The pictures accompanying the stories of that first-grade shooting case in Michigan make it clear that the victim was white and the shooter was black. And yet the papers have been virtually silent on this point. Today’s NYT effort is a case in point. But the reporting does say that the boy had previous run-ins with the girl, which means the papers have to investigate whether this was racial friction. Have they done this? If they have and race indeed had nothing to do with what happened, then the current thrust of the coverage is right. Or is the situation more complicated but the papers would just rather not get into it? Today’s Papers doesn’t know, but thinks the papers should think that one over.

The USAT front reports that a study has for the first time linked pot smoking to an increased risk of a sudden heart attack. How much of a risk? Not as much, says the paper, as a snort of coke but twice as much as couch potato sex. Today’s Papers says plan your weekend accordingly.

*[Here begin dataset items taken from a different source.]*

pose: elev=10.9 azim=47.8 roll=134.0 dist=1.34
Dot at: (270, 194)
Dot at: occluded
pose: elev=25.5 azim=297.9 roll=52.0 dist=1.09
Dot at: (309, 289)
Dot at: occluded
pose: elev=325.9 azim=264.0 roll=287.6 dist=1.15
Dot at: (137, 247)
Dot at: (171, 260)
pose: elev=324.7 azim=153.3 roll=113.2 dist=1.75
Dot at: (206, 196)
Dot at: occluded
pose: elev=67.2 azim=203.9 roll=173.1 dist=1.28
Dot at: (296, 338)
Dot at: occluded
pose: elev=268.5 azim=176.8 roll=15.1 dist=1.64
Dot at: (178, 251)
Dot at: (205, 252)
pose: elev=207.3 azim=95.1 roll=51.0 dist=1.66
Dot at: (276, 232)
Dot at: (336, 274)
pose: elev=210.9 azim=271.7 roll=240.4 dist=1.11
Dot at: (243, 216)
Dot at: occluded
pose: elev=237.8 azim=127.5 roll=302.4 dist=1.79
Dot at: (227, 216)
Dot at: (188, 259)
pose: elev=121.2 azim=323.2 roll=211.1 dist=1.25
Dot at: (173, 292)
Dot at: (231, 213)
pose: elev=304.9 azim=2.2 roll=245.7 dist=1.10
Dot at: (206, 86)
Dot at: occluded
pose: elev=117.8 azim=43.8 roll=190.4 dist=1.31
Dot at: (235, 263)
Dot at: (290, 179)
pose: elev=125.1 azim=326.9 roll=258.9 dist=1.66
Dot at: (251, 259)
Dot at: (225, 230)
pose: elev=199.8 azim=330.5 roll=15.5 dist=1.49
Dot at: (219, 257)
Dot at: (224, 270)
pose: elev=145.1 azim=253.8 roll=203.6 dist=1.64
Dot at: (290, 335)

The NYT reports inside that the governor of Maine has announced a plan to give every seventh-grader in the state a laptop computer to use at home as well as at school. The story quickly refers to opposition to the plan among legislators who feel the state school system has more pressing concerns. But it doesn’t address another problem: Is it right for the state to pay for computers for students whose families can afford to pay for them?

Within the past year, the NYT’s Tom Friedman has as part of his ongoing paean to the Internet, written enthusiastically about a lone Iowa entrepreneur who was competing against Amazon.com from his spare bedroom. What happens when the powers of the Web are combined with the endorsement of a distinguished NYT columnist? Well, according to Friedman’s effort today, you go broke.